Monday, October 13, 2014

Medieval Architecture

Warwick Castle, by Extra Medium on Flickr
There are more than a thousand relics, ruins and remnants of the great stone castles that once dominated England. It’s easy to think, after seeing pictures of the likes of Warwick Cast, or the Tower of London, that the all the people of Medieval England either lived in gigantic castles, or mud huts which have since disappeared. Neither is really true. There were enough people groups and building styles it’s like to drive you mad, but I will attempt to tell a little of what I’ve found out.


Maiden Castle
The Bronze and Iron Age Celts constructed ring forts (in Ireland) and hill forts all over the British Isles. The distinctive circles can be seen under the turf especially well at Maiden Castle in Dorset, the largest of the Iron Age hill forts. For the most part, these hill forts were small towns, surrounded by concentric rings of earthworks and palisades with very little stonework. In Ireland, on the other hand, the ringforts were built of stone.

The Grianan of Aileach, an Irish ringfort in Ulster,
was rebuilt in the 1870s by a group
of overenthusiastic archaeologists

The great builders of stone, however, were the Romans, who showed up in AD 43 and, over the next four hundred years, completely remodelled the face of Britain. The Romans had a particularly efficient way of laying roads and walls, as was demonstrated by the building of Hadrian’s Wall along the Scottish border in just six years. Distinctive Roman walled cities sprang up in places like London, Chester and York and because of the relatively gentle British climate, the Romans and Romanized Britons were able to build Italian style villas, which were envied by even the aristocrats in Rome. Probably the most famous Roman site in Britain is the city of Bath in Somerset with its partly rebuilt, but still functioning bathhouse.

The Anglo-Saxons

The Greensted Church in Essex is the oldest wooden church
 in the world and is considered by some to be the oldest
wooden structure in Europe. The Anglo-Saxon frame has
been covered over by later additions, but it still remains,
along with curious original elements like leaper holes in the walls.
The Romans left Britain in AD 410 and the Angles and Saxons took their place. For many years, archaeologists declared that since they couldn’t find anything really conclusive, the early Anglo-Saxons had no distinctive building style and never built anything of note. Which, of course, isn’t true.
It now appears that Viking and Norman eradication of everything Saxon, coupled with the Anglo-Saxon habit of building with wood, pretty much wiped out any remnants of Anglo-Saxon architecture.

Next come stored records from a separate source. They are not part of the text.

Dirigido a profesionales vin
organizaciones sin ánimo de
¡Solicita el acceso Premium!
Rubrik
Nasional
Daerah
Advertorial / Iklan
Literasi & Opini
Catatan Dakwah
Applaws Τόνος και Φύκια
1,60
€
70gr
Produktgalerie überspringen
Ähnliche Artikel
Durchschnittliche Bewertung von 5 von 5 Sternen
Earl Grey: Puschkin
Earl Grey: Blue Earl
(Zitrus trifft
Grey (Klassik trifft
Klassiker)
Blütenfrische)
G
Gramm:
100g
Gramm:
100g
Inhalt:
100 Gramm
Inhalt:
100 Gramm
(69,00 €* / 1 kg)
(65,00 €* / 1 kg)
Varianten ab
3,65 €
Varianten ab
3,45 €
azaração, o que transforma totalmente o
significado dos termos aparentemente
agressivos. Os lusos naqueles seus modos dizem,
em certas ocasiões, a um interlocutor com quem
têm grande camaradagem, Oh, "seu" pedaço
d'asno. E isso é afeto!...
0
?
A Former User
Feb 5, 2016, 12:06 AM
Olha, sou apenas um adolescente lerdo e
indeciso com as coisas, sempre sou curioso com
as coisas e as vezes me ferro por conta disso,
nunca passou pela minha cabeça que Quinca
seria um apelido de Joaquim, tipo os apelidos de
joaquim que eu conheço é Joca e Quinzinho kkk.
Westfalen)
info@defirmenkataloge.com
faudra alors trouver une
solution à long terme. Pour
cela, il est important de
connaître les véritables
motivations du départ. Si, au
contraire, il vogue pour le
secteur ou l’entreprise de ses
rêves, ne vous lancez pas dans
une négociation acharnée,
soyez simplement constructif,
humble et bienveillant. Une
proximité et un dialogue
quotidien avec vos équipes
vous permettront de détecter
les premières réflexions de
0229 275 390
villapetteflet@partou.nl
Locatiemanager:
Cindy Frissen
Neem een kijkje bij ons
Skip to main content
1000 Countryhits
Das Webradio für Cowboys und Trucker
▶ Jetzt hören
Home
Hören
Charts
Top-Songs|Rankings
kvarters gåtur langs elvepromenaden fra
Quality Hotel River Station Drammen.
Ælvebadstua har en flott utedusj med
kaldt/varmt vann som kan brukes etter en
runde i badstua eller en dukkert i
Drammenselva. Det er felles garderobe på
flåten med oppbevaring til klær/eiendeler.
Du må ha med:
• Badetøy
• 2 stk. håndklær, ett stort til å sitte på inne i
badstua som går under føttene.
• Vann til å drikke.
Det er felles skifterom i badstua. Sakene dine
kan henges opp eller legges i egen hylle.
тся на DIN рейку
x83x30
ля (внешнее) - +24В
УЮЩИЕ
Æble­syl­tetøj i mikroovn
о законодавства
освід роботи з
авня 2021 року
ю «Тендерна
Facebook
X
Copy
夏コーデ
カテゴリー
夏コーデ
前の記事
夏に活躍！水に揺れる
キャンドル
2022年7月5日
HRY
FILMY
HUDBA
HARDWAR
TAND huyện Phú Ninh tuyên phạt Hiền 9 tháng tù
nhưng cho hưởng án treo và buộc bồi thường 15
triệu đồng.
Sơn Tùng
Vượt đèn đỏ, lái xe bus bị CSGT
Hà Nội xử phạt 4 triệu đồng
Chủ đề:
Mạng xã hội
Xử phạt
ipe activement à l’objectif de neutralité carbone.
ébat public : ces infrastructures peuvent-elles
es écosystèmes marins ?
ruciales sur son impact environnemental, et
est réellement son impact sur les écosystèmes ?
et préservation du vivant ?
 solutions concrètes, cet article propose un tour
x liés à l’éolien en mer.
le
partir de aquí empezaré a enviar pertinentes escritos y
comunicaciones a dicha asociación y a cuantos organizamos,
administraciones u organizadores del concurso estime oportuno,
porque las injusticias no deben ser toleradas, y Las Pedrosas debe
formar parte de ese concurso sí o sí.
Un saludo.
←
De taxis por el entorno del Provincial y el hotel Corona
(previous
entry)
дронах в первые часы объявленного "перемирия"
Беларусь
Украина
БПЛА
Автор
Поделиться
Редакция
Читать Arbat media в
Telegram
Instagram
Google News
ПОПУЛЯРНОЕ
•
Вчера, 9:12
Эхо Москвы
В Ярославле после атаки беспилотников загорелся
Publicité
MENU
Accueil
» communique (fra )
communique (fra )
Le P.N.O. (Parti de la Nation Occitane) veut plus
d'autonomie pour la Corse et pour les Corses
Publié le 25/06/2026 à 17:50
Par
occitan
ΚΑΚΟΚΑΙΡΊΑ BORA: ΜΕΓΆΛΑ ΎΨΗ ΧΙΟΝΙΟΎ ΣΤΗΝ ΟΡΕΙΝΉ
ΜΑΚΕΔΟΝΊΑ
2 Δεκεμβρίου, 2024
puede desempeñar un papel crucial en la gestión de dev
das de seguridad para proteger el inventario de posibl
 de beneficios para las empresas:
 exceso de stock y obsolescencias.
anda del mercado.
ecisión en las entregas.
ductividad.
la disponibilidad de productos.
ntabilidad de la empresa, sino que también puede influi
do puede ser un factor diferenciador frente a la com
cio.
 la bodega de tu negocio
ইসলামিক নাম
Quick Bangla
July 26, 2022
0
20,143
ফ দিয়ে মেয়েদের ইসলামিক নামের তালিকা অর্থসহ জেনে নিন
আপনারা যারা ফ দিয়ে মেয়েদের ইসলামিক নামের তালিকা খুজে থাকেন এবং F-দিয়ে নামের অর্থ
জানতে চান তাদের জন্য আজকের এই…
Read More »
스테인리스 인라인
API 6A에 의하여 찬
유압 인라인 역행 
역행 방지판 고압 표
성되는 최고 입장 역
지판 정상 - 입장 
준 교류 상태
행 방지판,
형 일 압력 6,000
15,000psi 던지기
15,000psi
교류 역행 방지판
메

Yet, in some nooks and crannies of England, there are still some bits and pieces that the Normans forgot and the elements haven’t rotted away.
The Exeter City walls show layers of history; Roman on the
bottom, Anglo-Saxon in the middle, Norman on the top
It seems that the Anglo-Saxons took their inspiration from Roman architecture, incorporating columns and arches into their buildings. The Saxons didn’t have the expertise of the Romans, but they made every effort to repair or replace crumbling Roman buildings and walls. Through the Dark Ages, the Anglo-Saxons didn’t build great stone castles, but they did build small wood and stone churches. Their houses were probably very much like our vision of an English cottage of timber and daub and a great thatched roof. Their castles or Burhs (the root of the word and concept ‘borough’), like the Celtic hill forts of old, were made of earth and wood.
The Anglo-Saxon tower on Trinity Church in Colchester

by Nic McPhee on Flickr
Under Alfred, England really became England and for some reason, around that time, the Anglo-Saxons caught the Cathedral fever and started to build big. I'm not sure why they felt the need to build massive cathedrals rather than massive castles; perhaps it was because prosperity abounded and, in a unified kingdom, everyone felt more secure, even though the truce with the Danes was quite shaky. Either way, they probably would have been wise to build castles instead of cathedrals, considering what came over the sea in 1066.

The Normans

The White Tower, built by William the Conquerer,
was probably the first significant Norman structure in England
The ornamental domes are not original to the building
by Stewart Morris on Flickr
The Normans were master castle builders. They were so prolific, they built them all over the British Isles, all over France, all over Italy and all over the Holy Land. They even imported stone from France to build structures like the Tower of London and remodel Canterbury Cathedral. They were trying to make a statement with their massive, stark designs and used castle building as the chief means of taking over territory. In order to build a castle, a noble had to ask the King specially, and even then, the noble was limited to the number and style. Only the Marcher Earls of the boarder and interior of Wales and Ireland could build castles as they chose. Even now, Wales has more castles per square mile than anywhere else in the world.   
The Jew's House by David on Flickr
But the Normans weren’t all about castles. After they leveled the Anglo-Saxons, took out the Danes and made inroads into Wales, Ireland and Scotland, they remodeled or rebuilt all of the Saxon Cathedrals and added some of their own. They built great new monasteries on Saxon foundations and added new layers of stone over Saxon repairs of Roman walls.  But I think the most fascinating and intimate structures are the few remaining examples of Norman houses.
Saltford Manor House
Probably the oldest remaining town house in England is the Jew’s House in Lincoln. It was built sometime in the mid-1100s and it looks like a very tiny Norman castle with four walls and windows. On the same street is the aptly named Norman House, which is dated between 1170 and 1180 and probably also belonged to a Jew before the Jews were expelled from England.
An even older example of Norman architecture is the Saltford Manor House in Somerset, which is considered to be the oldest continually occupied private house in England. It was built before 1150 by William Fitz Robert, 2nd Earl of Gloucester for the Bishop of Coutances.


Bodiam Castle in East Sussex, is much smaller than it appears
by Brian Snelson on Flickr
Norman Architecture spanned the 11th and 12th centuries. By the High and Late Middle Ages, castles were becoming less menacing and more showy; Bodiam Castle, for example was built to look grander than it really was and Henry III build a beautiful Palace in the middle of the stoic Windsor Castle.

People were starting to become interested in windows and Motehouses like Markenfield Hall and Ightham Mote were built with the aim of balancing comfort and defense. After a while, defense was forgotten, the Middle Ages were left behind and the Tudor period began.